[Provided material Boundary: Start]

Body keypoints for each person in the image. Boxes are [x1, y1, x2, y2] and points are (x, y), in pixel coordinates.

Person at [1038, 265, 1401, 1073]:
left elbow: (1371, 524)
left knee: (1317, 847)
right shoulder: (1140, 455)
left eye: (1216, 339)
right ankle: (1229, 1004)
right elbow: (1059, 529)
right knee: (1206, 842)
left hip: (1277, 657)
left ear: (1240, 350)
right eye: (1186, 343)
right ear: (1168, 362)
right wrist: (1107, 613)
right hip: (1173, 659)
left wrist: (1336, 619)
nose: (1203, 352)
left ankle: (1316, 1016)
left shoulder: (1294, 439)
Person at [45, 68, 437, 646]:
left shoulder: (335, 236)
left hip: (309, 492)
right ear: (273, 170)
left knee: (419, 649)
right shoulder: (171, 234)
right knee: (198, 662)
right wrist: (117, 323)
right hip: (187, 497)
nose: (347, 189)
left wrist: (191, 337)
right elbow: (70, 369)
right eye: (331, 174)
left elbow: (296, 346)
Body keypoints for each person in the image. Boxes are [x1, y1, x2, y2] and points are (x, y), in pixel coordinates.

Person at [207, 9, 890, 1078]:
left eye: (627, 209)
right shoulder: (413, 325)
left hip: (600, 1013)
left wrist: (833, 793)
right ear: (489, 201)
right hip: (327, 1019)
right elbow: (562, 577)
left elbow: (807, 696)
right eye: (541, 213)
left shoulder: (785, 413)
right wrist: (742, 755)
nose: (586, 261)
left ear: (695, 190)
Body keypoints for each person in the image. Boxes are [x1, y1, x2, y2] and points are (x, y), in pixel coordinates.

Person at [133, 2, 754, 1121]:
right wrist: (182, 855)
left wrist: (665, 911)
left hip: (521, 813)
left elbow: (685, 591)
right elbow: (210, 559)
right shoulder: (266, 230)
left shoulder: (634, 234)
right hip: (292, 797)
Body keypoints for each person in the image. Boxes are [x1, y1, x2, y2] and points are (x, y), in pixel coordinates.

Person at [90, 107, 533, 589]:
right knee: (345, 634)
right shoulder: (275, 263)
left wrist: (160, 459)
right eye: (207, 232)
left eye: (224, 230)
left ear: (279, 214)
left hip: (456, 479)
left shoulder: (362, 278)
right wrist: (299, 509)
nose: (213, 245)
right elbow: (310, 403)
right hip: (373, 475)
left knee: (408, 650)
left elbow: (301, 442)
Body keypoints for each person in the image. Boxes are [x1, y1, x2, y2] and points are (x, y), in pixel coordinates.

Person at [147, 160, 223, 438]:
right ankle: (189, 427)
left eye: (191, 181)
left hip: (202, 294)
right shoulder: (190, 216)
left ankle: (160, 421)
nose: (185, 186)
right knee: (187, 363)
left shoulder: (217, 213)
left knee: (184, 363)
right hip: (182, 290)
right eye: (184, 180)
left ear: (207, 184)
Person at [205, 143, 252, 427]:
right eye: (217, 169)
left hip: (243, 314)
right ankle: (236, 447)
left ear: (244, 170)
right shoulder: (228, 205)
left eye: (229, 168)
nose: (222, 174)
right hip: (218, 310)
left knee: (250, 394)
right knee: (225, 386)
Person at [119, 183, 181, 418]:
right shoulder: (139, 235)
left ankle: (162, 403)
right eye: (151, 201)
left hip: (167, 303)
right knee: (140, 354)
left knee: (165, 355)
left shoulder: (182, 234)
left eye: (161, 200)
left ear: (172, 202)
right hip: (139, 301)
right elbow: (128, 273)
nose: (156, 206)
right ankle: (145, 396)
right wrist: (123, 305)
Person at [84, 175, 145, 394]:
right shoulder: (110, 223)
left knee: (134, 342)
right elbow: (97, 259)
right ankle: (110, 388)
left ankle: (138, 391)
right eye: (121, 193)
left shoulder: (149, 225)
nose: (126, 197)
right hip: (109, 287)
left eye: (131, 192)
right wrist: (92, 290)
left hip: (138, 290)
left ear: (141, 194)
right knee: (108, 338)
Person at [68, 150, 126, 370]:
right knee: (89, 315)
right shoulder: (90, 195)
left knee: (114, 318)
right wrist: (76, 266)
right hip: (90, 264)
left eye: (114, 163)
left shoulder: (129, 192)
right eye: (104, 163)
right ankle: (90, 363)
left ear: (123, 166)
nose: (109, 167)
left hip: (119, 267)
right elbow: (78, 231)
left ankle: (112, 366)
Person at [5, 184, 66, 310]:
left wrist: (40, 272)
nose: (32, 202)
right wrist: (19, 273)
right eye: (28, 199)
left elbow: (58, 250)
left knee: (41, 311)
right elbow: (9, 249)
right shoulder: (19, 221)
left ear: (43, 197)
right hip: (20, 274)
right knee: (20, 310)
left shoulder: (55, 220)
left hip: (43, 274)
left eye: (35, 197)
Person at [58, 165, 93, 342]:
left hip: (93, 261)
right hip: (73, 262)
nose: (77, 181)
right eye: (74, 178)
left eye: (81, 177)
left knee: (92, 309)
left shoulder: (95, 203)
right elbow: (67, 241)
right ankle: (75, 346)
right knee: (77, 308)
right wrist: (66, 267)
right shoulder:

[Provided material Boundary: End]

Repeat every record above exactly as it appears.

*Response below*:
Body keypoints for each person in the image. Boxes are [x1, y1, x2, y2] and points are (x, y), in pixel coordinates.

Person at [1038, 265, 1401, 1073]:
left elbow: (1371, 524)
left knee: (1317, 847)
right shoulder: (1140, 455)
left eye: (1216, 339)
right ankle: (1229, 1004)
right elbow: (1059, 529)
right knee: (1206, 842)
left hip: (1277, 657)
left ear: (1240, 350)
right eye: (1186, 343)
right ear: (1168, 362)
right wrist: (1107, 613)
right hip: (1173, 659)
left wrist: (1336, 619)
nose: (1203, 352)
left ankle: (1316, 1016)
left shoulder: (1294, 439)
Person at [45, 68, 437, 646]:
left shoulder: (335, 236)
left hip: (309, 492)
right ear: (273, 170)
left knee: (419, 649)
right shoulder: (171, 234)
right knee: (198, 662)
right wrist: (117, 323)
right hip: (187, 497)
nose: (347, 189)
left wrist: (191, 337)
right elbow: (70, 369)
right eye: (331, 174)
left elbow: (296, 346)
Body keypoints for each person in the image. Boxes are [x1, y1, x2, y2] and points are (x, y), in pixel coordinates.

Person at [207, 9, 890, 1078]:
left eye: (627, 209)
right shoulder: (413, 325)
left hip: (600, 1013)
left wrist: (833, 793)
right ear: (489, 201)
right hip: (327, 1019)
right elbow: (562, 577)
left elbow: (807, 696)
right eye: (541, 213)
left shoulder: (785, 413)
right wrist: (742, 755)
nose: (586, 261)
left ear: (695, 190)
Body keypoints for each person in the image. Boxes are [x1, y1, x2, y2] and points are (x, y), in pixel coordinates.

Person at [133, 2, 754, 1121]:
right wrist: (182, 855)
left wrist: (665, 911)
left hip: (521, 813)
left elbow: (685, 591)
right elbow: (210, 559)
right shoulder: (266, 230)
left shoulder: (634, 234)
right hip: (292, 797)
Body keypoints for each person in the image. Boxes are [x1, y1, x2, y2] and points are (x, y), in pixel coordinates.

Person at [90, 107, 533, 589]:
right knee: (345, 634)
right shoulder: (275, 263)
left wrist: (160, 459)
right eye: (207, 232)
left eye: (224, 230)
left ear: (279, 214)
left hip: (456, 479)
left shoulder: (362, 278)
right wrist: (299, 509)
nose: (213, 245)
right elbow: (310, 403)
right hip: (373, 475)
left knee: (408, 650)
left elbow: (301, 442)
Body keypoints for each person in the image. Boxes are [x1, y1, x2, y2] and points are (x, y), in pixel coordinates.

Person at [147, 160, 223, 438]:
right ankle: (189, 427)
left eye: (191, 181)
left hip: (202, 294)
right shoulder: (190, 216)
left ankle: (160, 421)
nose: (185, 186)
right knee: (187, 363)
left shoulder: (217, 213)
left knee: (184, 363)
right hip: (182, 290)
right eye: (184, 180)
left ear: (207, 184)
Person at [205, 143, 252, 427]:
right eye: (217, 169)
left hip: (243, 314)
right ankle: (236, 447)
left ear: (244, 170)
right shoulder: (228, 205)
left eye: (229, 168)
nose: (222, 174)
right hip: (218, 310)
left knee: (250, 394)
right knee: (225, 386)
Person at [119, 183, 181, 418]:
right shoulder: (139, 235)
left ankle: (162, 403)
right eye: (151, 201)
left hip: (167, 303)
right knee: (140, 354)
left knee: (165, 355)
left shoulder: (182, 234)
left eye: (161, 200)
left ear: (172, 202)
right hip: (139, 301)
right elbow: (128, 273)
nose: (156, 206)
right ankle: (145, 396)
right wrist: (123, 305)
Person at [84, 175, 145, 394]:
right shoulder: (110, 223)
left knee: (134, 342)
right elbow: (97, 259)
right ankle: (110, 388)
left ankle: (138, 391)
right eye: (121, 193)
left shoulder: (149, 225)
nose: (126, 197)
right hip: (109, 287)
left eye: (131, 192)
right wrist: (92, 290)
left hip: (138, 290)
left ear: (141, 194)
right knee: (108, 338)
Person at [68, 150, 126, 370]:
right knee: (89, 315)
right shoulder: (90, 195)
left knee: (114, 318)
right wrist: (76, 266)
right hip: (90, 264)
left eye: (114, 163)
left shoulder: (129, 192)
right eye: (104, 163)
right ankle: (90, 363)
left ear: (123, 166)
nose: (109, 167)
left hip: (119, 267)
right elbow: (78, 231)
left ankle: (112, 366)
Person at [5, 184, 66, 310]:
left wrist: (40, 272)
nose: (32, 202)
right wrist: (19, 273)
right eye: (28, 199)
left elbow: (58, 250)
left knee: (41, 311)
right elbow: (9, 249)
right shoulder: (19, 221)
left ear: (43, 197)
right hip: (20, 274)
right knee: (20, 310)
left shoulder: (55, 220)
left hip: (43, 274)
left eye: (35, 197)
Person at [58, 165, 93, 342]:
left hip: (93, 261)
right hip: (73, 262)
nose: (77, 181)
right eye: (74, 178)
left eye: (81, 177)
left knee: (92, 309)
left shoulder: (95, 203)
right elbow: (67, 241)
right ankle: (75, 346)
right knee: (77, 308)
right wrist: (66, 267)
right shoulder:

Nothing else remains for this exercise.